The DOLE has not released any issuance to the effect that companies cannot compel employees to report back to work during GCQ. On the contrary, the DOLE, hand-in-hand with DTI, issued the Joint Interim Guidelines for Private Workplace COVID-19 Prevention and Control. The guidelines, which cover all workplaces, employers and workers in the private sector, set forth the minimum health standards to reduce transmission, contact rate and infection risk in the workplace. The guidelines do not prohibit work during the community quarantine. In fact, the guidelines even allow work in workplaces with imminent danger situations, providing for stricter precautionary measures. 

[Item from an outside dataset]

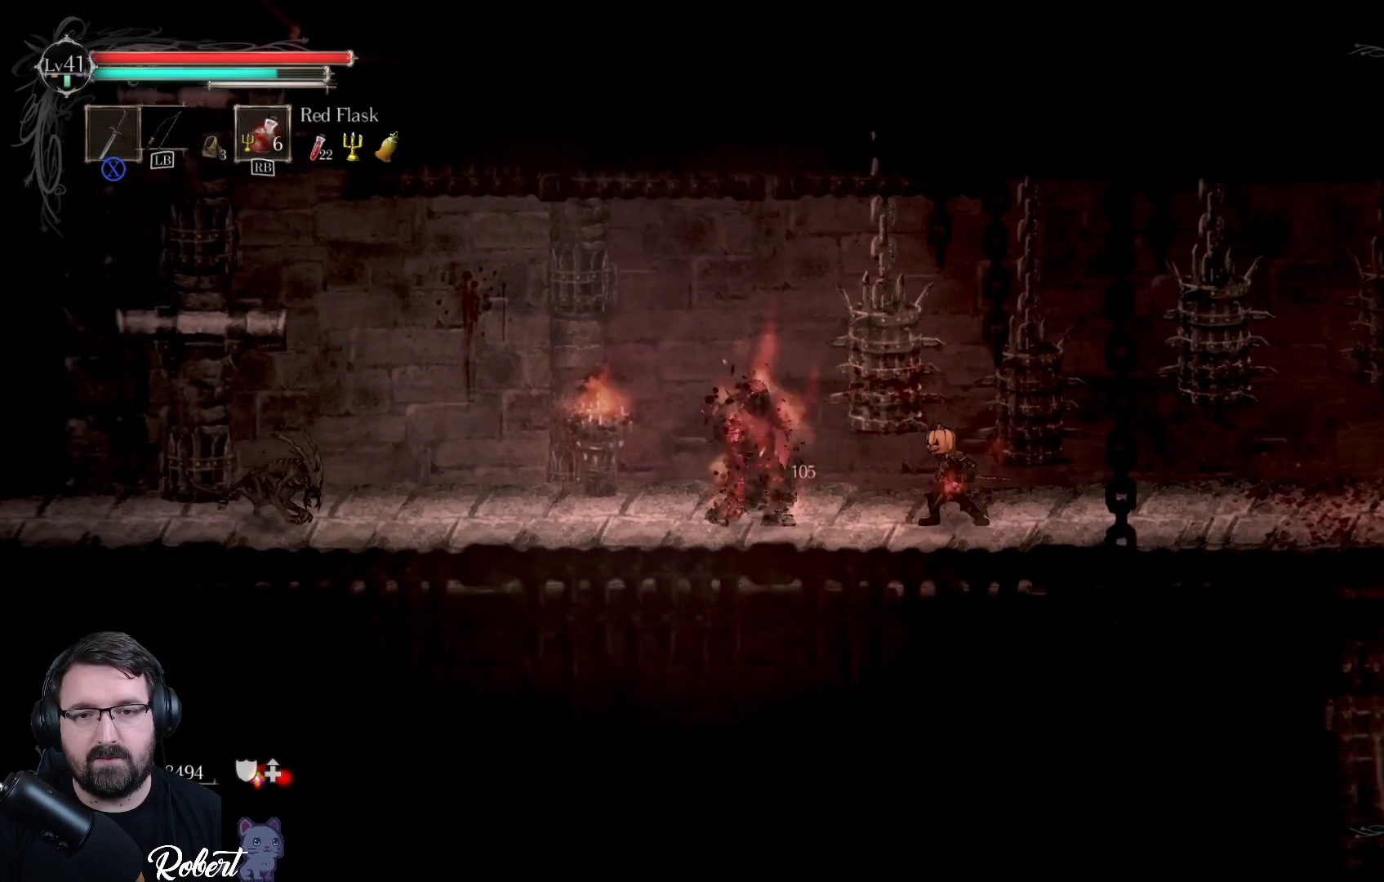
{"buttons": [], "left_stick": "left", "right_stick": "center", "events": [[67, "X", "up"], [233, "X", "down"], [300, "X", "up"]]}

There is no problem if the company and the employers agree on alternative work schemes or flexible work arrangements to address the threat posed COVID-19. This is the ideal arrangement. After all, this is a common thread in the recent issuances of the DOLE. 

In the event that the company decides to require employees to physically report back to work, there appears to be no general excuse to justify the refusal by the employee, provided the minimum safety requirements are met. Public transportation is already available during the GCQ (besides, many employees without private transportation were able to physically report during the stricter ECQ and MECQ). The refusal to report back to work may constitute a willful disobedience of the lawful orders of the employer. Failure to perform the work may constitute serious misconduct. Absences may constitute AWOL or abandonment. Provided there are sufficient grounds and the employer complies with the due process requirements, there appears to be no general prohibition against imposing the appropriate disciplinary action, including termination. 

[Note: This is a general discussion. This must not be construed as legal advice. Consult your retained counsel for legal advice.]